I think it’s a beautiful thing that a Norwegian/Irish white girl and a Chinese girl can walk into a Salvadoran restaurant to get food without even the thought of how none of this would be possible without being so beautifully connected, especially by food. I mean, all of the waitresses still looked at us like “what are these ignorant non-latina girls doing here?” but still, beautiful.
My date, Tianxin, was a talented and genuine person from head to toe.
She’s truly the whole package and she’s going to hate this firm and direct acknowledgement of her greatness because she’s so unbelievably modest. Tianxin is really quite a beautiful soul. Her artistic talent touches upon every aspect of her life, whether it is her photographic eye, the layout of her entire room from top to bottom, her sense of fashion and minimalist outfits; it doesn’t matter (she’s also super sassy but we will get to that later).
Tianxin is also an AVID foodie, who’s cooking at times puts me to shame. It seems an artistic mind and a well trained palette go hand in hand. It’s not hard to imagine two artistic foodies having a good time on a friend date to a poppin’ Salvadoran restaurant.
The two of us go to University of Maryland, making it incredibly easy to get to Washington D.C. However, that’s not where we went, because…..
- We are broke college students
- We are lazy
- It takes too long and we are forever hungry
College Park, Maryland may not be the same type of cultural hub with vibrant, highly rated gastropubs and sushi bars. The vibe is more similar to hungover college students in line for Bagel Place repeatedly saying “I want to die” and “what did I do last night?” (I can’t honestly say that hasn’t been me). But there is a lot of authenticity in the restaurants nearby, especially those with specific cultural fair.The two of us really appreciated this realness… and cheapness. La Pupuseria was the perfect place to be that day.

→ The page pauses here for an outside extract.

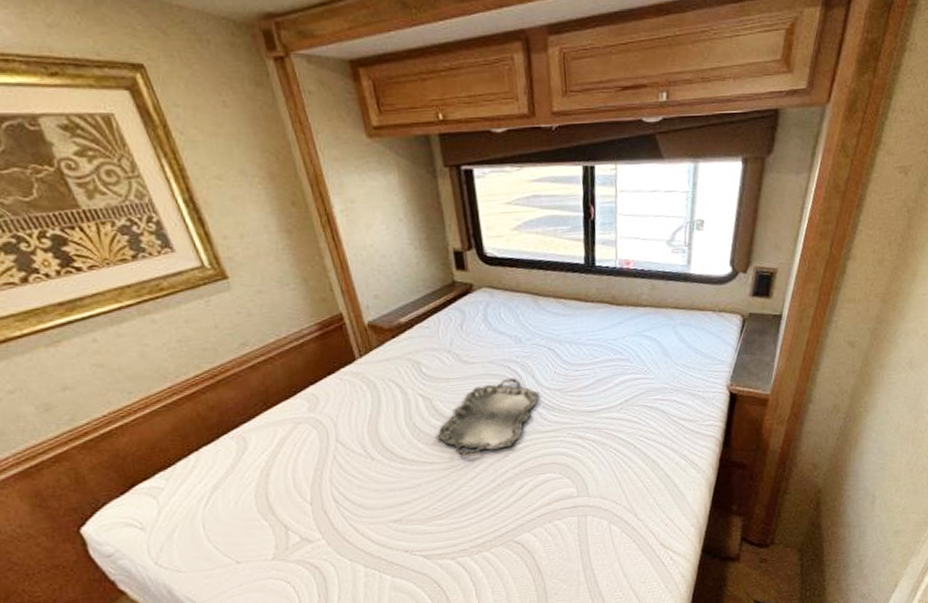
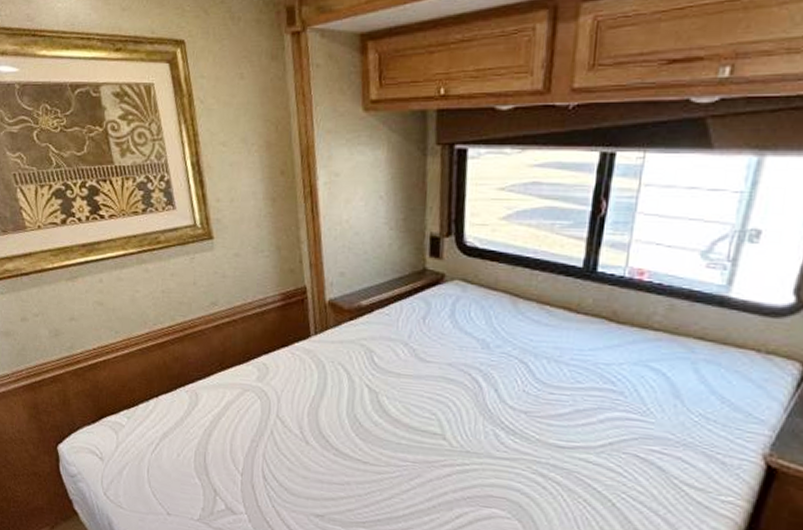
serving tray: present [435,377,539,456] -> none [375,386,500,466]

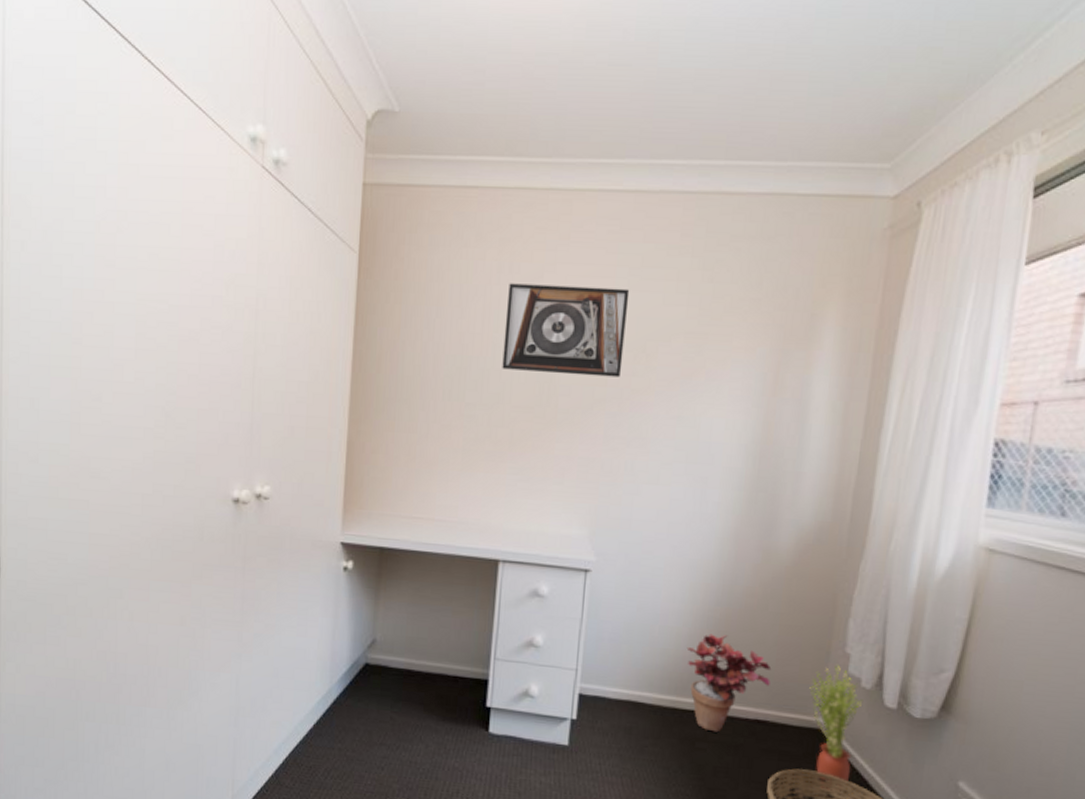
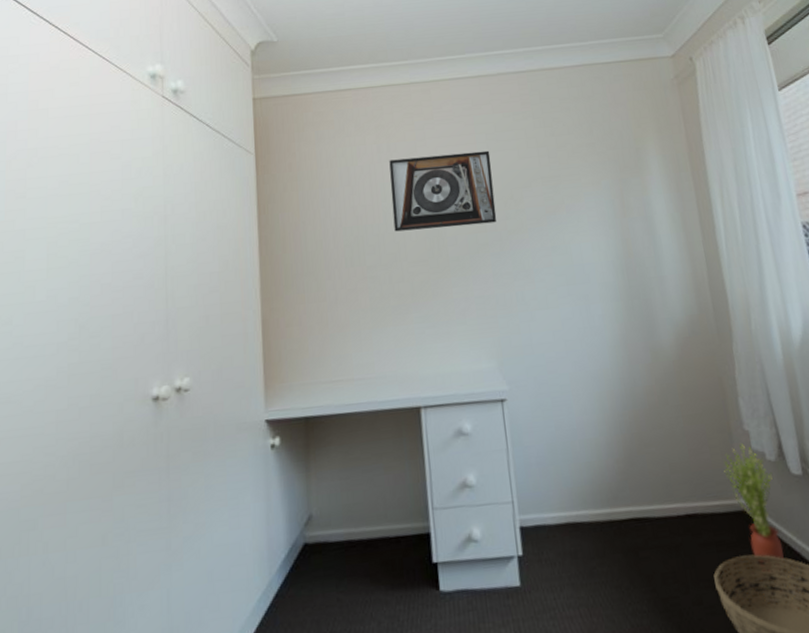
potted plant: present [686,634,772,732] -> none [608,436,690,537]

Authentic Salvadoran pupusas and chicken tamales on a beautiful, hot as hell fall day, were all we needed. If you don’t know what pupusas are, I’m so sorry. It’s not too late for you to enjoy life. Go out and get yourself like three of them at least. So what are pupusas?
Pupusas are corn tortillas stuffed with cheese and usually other ingredients like beans, pork, and even flower bud (which is delicious, I recommend it). Usually these little disks come out with a cabbage slaw, called curtido, and tomato salsa.
Tianxin and I took a seat in the front of the store, under the TV blaring soccer news in Spanish. La Pupuseria is a small joint, with tables close together making it rather intimate as you can hear practically every conversation or request to a waiter. We went during off hours though, so the place was not bustling to the brim. Unfortunately, upon arrival we were already hungry, on the verge of hangry but nonetheless enjoying our time together, joking around about nerdy artistic things and how we were going to die of hunger soon. The one draw back about La Pupuseria is the food takes FOREVER, hopefully because they are making everything fresh and in that moment that you order.
The best advice I can give you when frequenting a Salvadoran restaurant is to order your pupusas as soon as humanly possible (like before you even walk through the door maybe).
Our waitress approached, and rather excited about practicing my Spanish I was about to order when my date jumped in before I could get a word out. Chicken tamales, pupusas with beans and chicharon (pork, another recommendation). And these were enjoyed along with the wonderful conversation. If the other patrons of the restaurant listened to us, they probably thought we hated one another. There’s no end to the sarcasm and put down fest between the two of us. Tianxin tells me straight when I’m being a whiny b*tch or when I really need to stop opening up my cooking services for everyone on a Saturday night when I’m clearly rather tipsy. This is, of course, only bad in her eyes if she’s not already just as gone as I am. Then it’s the two of us with our wine glasses in the kitchen.
So we chatted along through our meal, but in the end I was still itching to practice my Spanish. If you hadn’t already seen from my blog posts, I really enjoyed my time in Spain which motivated me even further to continue learning Spanish. When our food came out, the waitress forgot to bring two forks. I went up to the counter and said in plain Spanish,
“Tiene un tenedor?” (Do you have a fork?)
She answered in English. All of them looked at me confused, gave me the fork, and watched me walk back to my table, feeling a little defeated and disappointed. As Tianxin can tell you, I didn’t let this go, not even after eating the most amazing five dollar meal I’ve ever had. I don’t think I could have asked for a more perfect date.
And the next day, she didn’t even ghost me.
She even listened to me complain again about my Spanish-less encounter. If that isn’t true friend-love, I don’t know what is.